Se llama María y es vecina de Puerto Real, Cádiz. “Para qué hacerles sufrir a mis hijos pensando que su madre tiene un ojo de mentira”, comenta sonriendo. Por su parte, Julio tiene las orejas de su madre, la nariz de su padre y los ojos de José Manuel, su optometrista. Perdió la visión con apenas catorce años y durante muchas décadas ha vivido recluido detrás de unas oscuras gafas de sol. Hasta que conoció a la persona que le devolvió la libertad en forma de dos ojos que no ven. Son azules, como los que recuerda que tenía de niño y apenas desentonan con su tez blanca o con las miles de canas que dan densidad a su tupida barba.
Así pasa desapercibido y evita tener que responder “preguntas inapropiadas”. Bajo unas cascarillas, unas prótesis, se esconden sus dos globos oculares atrofiados, fruto del paso del tiempo en dos ojos que un día vieron pero que perdieron su función por un problema de glaucoma congénito. El iris y la pupila se tornaron a blanco y Julio recurrió al negro de las gafas de sol para taparse.

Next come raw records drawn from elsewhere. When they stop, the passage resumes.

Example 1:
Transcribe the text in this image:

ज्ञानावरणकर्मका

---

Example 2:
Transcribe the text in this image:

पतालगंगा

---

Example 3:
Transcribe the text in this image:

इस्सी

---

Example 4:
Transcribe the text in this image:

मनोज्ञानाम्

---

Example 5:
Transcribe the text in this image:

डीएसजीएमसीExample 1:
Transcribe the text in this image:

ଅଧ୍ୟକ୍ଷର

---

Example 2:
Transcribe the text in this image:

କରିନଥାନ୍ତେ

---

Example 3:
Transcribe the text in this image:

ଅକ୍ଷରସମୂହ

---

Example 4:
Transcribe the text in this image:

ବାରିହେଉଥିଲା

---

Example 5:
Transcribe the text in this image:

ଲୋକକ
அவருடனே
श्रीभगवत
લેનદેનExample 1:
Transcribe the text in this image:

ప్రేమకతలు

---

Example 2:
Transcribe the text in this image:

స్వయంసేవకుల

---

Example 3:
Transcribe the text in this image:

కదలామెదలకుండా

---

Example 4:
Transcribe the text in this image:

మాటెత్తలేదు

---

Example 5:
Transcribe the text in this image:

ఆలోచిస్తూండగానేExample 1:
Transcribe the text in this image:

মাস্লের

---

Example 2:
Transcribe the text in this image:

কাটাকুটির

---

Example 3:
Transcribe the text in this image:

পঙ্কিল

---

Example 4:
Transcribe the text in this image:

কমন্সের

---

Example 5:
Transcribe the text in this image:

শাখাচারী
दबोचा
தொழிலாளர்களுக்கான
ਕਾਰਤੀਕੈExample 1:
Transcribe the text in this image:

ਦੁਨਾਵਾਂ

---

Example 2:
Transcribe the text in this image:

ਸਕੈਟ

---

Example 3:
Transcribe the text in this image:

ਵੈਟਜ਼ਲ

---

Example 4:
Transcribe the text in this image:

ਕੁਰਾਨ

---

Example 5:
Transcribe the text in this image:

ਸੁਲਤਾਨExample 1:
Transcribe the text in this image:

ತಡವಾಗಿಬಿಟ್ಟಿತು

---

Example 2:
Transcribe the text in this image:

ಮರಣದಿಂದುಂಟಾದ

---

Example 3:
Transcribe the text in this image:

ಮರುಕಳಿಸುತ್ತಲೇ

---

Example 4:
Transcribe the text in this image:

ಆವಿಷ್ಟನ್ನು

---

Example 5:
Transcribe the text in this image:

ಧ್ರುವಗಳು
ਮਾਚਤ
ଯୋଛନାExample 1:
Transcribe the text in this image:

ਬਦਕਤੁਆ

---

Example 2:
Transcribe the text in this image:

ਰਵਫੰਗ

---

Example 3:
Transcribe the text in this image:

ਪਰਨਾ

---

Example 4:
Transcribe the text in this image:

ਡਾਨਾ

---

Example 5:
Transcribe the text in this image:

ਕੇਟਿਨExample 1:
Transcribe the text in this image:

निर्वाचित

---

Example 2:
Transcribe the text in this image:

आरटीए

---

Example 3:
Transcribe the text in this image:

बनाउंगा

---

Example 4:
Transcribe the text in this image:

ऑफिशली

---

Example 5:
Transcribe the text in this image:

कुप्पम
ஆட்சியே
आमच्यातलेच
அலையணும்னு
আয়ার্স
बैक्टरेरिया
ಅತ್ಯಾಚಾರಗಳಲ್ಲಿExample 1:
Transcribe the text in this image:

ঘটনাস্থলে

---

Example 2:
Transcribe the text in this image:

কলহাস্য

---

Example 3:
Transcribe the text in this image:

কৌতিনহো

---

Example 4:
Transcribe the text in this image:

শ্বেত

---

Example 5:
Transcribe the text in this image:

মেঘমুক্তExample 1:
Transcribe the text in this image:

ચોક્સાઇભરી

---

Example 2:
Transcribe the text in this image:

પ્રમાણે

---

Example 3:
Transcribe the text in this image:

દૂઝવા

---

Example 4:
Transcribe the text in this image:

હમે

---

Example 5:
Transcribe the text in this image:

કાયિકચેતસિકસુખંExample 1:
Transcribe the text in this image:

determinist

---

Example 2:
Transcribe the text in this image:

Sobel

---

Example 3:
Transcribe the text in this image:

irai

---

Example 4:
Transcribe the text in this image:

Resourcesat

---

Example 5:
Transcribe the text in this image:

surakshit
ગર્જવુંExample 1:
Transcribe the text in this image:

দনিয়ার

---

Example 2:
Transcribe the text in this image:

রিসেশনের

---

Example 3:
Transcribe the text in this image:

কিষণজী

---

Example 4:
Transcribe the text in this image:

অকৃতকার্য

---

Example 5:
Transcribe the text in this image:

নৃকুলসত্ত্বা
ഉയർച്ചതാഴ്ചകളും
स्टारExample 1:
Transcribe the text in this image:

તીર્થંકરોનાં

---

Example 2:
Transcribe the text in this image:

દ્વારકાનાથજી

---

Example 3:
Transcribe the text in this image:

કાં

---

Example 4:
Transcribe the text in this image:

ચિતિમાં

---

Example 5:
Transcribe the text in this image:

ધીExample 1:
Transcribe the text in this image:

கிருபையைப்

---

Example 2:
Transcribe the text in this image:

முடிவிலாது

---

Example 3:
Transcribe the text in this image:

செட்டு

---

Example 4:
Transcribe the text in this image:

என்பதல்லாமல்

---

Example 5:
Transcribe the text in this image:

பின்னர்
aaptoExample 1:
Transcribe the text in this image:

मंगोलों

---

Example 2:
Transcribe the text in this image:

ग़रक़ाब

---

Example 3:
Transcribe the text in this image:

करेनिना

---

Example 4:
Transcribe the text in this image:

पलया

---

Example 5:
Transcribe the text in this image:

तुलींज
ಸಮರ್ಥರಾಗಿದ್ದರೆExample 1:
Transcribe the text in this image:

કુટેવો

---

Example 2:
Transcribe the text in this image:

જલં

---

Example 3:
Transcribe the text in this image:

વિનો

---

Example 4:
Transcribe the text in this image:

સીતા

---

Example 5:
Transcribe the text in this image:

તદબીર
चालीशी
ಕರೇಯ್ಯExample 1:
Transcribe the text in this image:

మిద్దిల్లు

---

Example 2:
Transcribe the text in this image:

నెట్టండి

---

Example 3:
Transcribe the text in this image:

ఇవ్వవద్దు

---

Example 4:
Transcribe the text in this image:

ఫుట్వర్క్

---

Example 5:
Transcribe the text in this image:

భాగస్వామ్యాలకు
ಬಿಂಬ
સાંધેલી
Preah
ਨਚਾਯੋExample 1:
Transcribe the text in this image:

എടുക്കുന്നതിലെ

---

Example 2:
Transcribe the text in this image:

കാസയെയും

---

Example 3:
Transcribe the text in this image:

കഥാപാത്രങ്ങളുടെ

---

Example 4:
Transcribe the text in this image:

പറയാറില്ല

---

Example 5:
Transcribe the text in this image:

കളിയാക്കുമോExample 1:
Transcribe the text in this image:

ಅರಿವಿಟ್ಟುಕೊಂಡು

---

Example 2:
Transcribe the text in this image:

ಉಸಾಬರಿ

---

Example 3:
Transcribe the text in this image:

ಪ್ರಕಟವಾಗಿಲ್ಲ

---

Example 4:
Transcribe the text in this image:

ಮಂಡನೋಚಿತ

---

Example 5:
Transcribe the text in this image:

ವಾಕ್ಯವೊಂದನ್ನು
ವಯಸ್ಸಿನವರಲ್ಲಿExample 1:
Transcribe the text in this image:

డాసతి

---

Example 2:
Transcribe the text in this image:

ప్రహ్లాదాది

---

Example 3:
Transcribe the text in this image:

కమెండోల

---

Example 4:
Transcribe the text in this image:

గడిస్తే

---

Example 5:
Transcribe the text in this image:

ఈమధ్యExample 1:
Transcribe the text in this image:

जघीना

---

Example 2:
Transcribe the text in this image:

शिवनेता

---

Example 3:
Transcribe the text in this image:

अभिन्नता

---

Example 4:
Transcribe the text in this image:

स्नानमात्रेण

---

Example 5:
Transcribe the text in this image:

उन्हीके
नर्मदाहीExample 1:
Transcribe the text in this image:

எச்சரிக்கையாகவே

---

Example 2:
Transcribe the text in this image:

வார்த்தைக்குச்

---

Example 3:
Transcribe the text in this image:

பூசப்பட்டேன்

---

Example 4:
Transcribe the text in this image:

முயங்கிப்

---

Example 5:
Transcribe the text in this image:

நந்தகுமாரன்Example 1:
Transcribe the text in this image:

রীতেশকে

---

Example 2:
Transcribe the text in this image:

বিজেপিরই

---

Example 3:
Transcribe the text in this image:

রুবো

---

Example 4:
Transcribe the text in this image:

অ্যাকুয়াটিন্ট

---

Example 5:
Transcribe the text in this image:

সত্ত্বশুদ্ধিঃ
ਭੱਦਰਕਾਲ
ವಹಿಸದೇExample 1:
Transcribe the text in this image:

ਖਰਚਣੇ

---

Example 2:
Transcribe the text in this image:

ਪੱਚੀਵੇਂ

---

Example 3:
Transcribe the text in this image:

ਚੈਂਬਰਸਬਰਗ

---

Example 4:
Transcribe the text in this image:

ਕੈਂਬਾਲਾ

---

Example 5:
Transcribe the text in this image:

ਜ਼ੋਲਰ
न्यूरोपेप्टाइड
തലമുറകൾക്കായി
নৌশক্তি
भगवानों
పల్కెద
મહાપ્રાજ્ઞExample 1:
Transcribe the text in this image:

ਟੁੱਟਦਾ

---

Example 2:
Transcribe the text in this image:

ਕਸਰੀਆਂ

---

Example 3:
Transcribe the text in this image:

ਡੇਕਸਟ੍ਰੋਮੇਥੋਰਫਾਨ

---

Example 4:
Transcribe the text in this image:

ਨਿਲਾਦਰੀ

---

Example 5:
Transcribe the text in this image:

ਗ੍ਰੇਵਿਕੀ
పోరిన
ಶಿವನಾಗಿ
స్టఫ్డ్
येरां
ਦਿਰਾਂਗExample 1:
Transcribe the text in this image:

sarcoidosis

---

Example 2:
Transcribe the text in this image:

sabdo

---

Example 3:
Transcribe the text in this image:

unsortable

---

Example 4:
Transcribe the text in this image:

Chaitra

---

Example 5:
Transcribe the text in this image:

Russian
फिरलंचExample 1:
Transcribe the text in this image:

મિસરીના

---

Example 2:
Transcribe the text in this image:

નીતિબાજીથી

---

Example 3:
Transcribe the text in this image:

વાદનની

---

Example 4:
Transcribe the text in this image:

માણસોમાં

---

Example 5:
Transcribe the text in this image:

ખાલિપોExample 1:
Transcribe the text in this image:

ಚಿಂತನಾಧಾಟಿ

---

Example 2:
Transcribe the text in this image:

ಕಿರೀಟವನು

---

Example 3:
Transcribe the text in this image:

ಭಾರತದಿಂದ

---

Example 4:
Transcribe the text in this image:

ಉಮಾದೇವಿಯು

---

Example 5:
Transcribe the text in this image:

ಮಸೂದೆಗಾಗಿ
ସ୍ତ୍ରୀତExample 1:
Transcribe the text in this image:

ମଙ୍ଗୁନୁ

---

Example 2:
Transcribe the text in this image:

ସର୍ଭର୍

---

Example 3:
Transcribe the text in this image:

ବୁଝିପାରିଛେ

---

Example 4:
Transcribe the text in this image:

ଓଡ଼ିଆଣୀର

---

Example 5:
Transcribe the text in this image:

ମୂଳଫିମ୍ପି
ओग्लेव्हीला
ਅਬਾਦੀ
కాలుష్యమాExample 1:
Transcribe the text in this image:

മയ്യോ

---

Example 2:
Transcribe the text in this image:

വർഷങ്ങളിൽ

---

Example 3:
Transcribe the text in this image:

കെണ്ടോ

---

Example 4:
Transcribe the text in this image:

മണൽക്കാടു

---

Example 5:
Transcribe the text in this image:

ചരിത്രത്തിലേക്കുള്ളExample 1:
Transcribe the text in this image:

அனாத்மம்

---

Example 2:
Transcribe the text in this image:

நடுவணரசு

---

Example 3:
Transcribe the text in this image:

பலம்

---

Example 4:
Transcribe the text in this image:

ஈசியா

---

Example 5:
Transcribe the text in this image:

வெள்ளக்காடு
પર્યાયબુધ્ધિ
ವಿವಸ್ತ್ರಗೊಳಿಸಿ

“La gente piensa que esto es algo que afecta solo a nivel estético, pero eso no queda ahí, es algo más profundo”, argumenta Julio Cuder Morillo a sus 63 años. Acude a la consulta del doctor José Manuel Martínez Carvajal, el hombre que le devolvió sus ojos, acompañado de su perra lazarillo Cloe. “No poder ver es ya un hándicap muy considerable, pero hay otros factores colaterales que son tan graves como la pérdida de la visión”. Él los llama efectos sociales. “Nadie sabe cómo dirigirse a nosotros, como tratarnos… y el tener los ojos atrofiados te obliga a tener que responder a preguntas inapropiadas. Y todo eso es algo difícil de llevar”, detalla.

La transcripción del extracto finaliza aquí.